▸ **DATA TO PROCESS**
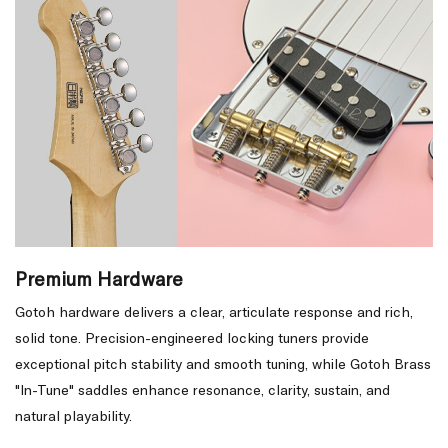
Premium Hardware
Gotoh hardware delivers a clear, articulate response and rich,
solid tone. Precision-engineered locking tuners provide
exceptional pitch stability and smooth tuning, while Gotoh Brass
"In-Tune" saddles enhance resonance, clarity, sustain, and
natural playability.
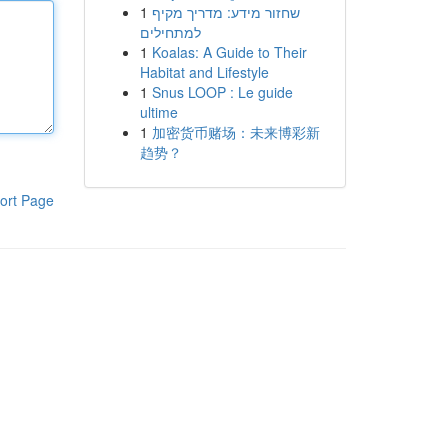
1
שחזור מידע: מדריך מקיף
למתחילים
1
Koalas: A Guide to Their
Habitat and Lifestyle
1
Snus LOOP : Le guide
ultime
1
加密货币赌场：未来博彩新
趋势？
ort Page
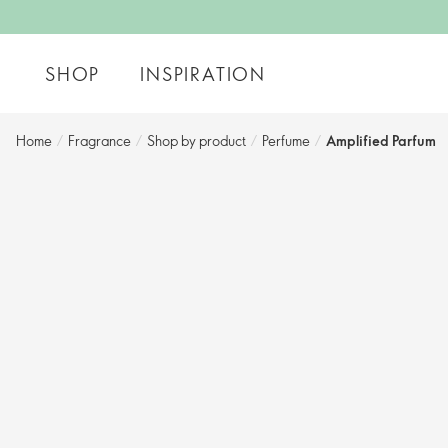
SHOP
INSPIRATION
Home
/
Fragrance
/
Shop by product
/
Perfume
/
Amplified Parfum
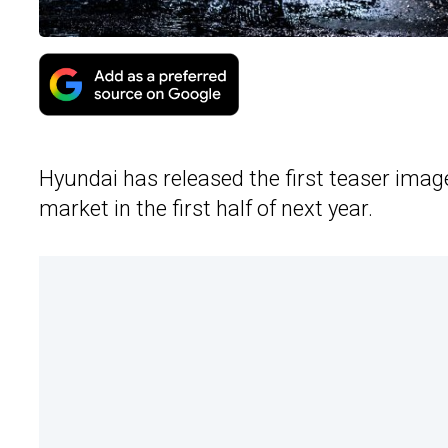
Hyundai has released the first teaser ima
market in the first half of next year.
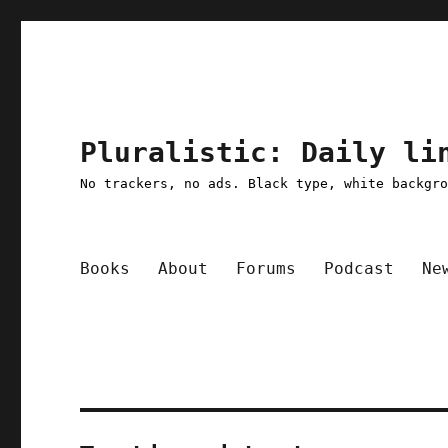
Pluralistic: Daily li
No trackers, no ads. Black type, white backgr
Books
About
Forums
Podcast
Ne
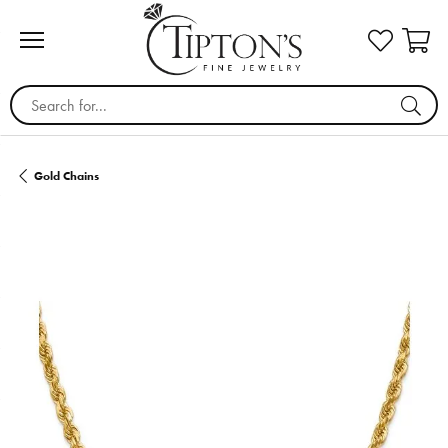
Search for...
Gold Chains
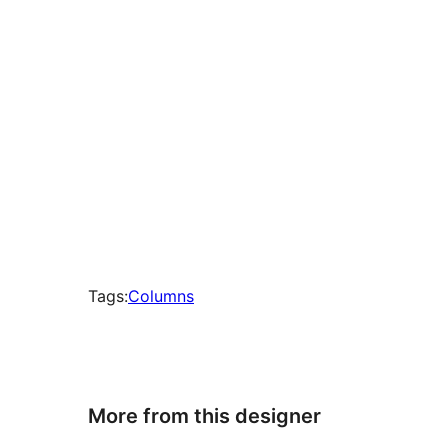
Tags:
Columns
More from this designer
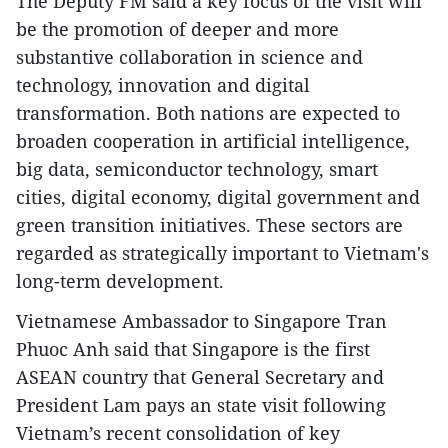
The Deputy FM said a key focus of the visit will
be the promotion of deeper and more
substantive collaboration in science and
technology, innovation and digital
transformation. Both nations are expected to
broaden cooperation in artificial intelligence,
big data, semiconductor technology, smart
cities, digital economy, digital government and
green transition initiatives. These sectors are
regarded as strategically important to Vietnam's
long-term development.
Vietnamese Ambassador to Singapore Tran
Phuoc Anh said that Singapore is the first
ASEAN country that General Secretary and
President Lam pays an state visit following
Vietnam’s recent consolidation of key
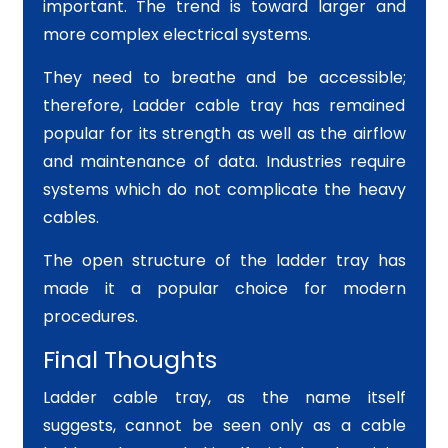
important. The trend is toward larger and
more complex electrical systems.
They need to breathe and be accessible;
therefore, Ladder cable tray has remained
popular for its strength as well as the airflow
and maintenance of data. Industries require
systems which do not complicate the heavy
cables.
The open structure of the ladder tray has
made it a popular choice for modern
procedures.
Final Thoughts
Ladder cable tray, as the name itself
suggests, cannot be seen only as a cable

▸ **WHAT IS EXPECTED**
Please hand back every entry above exactly, with no images in the copy.

▸ **RESPONSE TO THIS TASK**
Premium Hardware
Gotoh hardware delivers a clear, articulate response and rich,
solid tone. Precision-engineered locking tuners provide
exceptional pitch stability and smooth tuning, while Gotoh Brass
"In-Tune" saddles enhance resonance, clarity, sustain, and
natural playability.
1
שחזור מידע: מדריך מקיף
למתחילים
1
Koalas: A Guide to Their
Habitat and Lifestyle
1
Snus LOOP : Le guide
ultime
1
加密货币赌场：未来博彩新
趋势？
ort Page
SHOP
INSPIRATION
Home
/
Fragrance
/
Shop by product
/
Perfume
/
Amplified Parfum
Hyundai has released the first teaser ima
market in the first half of next year.
Pluralistic: Daily li
No trackers, no ads. Black type, white backgr
Books
About
Forums
Podcast
Ne
Search for...
Gold Chains
Tags:
Columns
More from this designer
The Deputy FM said a key focus of the visit will
be the promotion of deeper and more
substantive collaboration in science and
technology, innovation and digital
transformation. Both nations are expected to
broaden cooperation in artificial intelligence,
big data, semiconductor technology, smart
cities, digital economy, digital government and
green transition initiatives. These sectors are
regarded as strategically important to Vietnam's
long-term development.
Vietnamese Ambassador to Singapore Tran
Phuoc Anh said that Singapore is the first
ASEAN country that General Secretary and
President Lam pays an state visit following
Vietnam’s recent consolidation of key
important. The trend is toward larger and
more complex electrical systems.
They need to breathe and be accessible;
therefore, Ladder cable tray has remained
popular for its strength as well as the airflow
and maintenance of data. Industries require
systems which do not complicate the heavy
cables.
The open structure of the ladder tray has
made it a popular choice for modern
procedures.
Final Thoughts
Ladder cable tray, as the name itself
suggests, cannot be seen only as a cable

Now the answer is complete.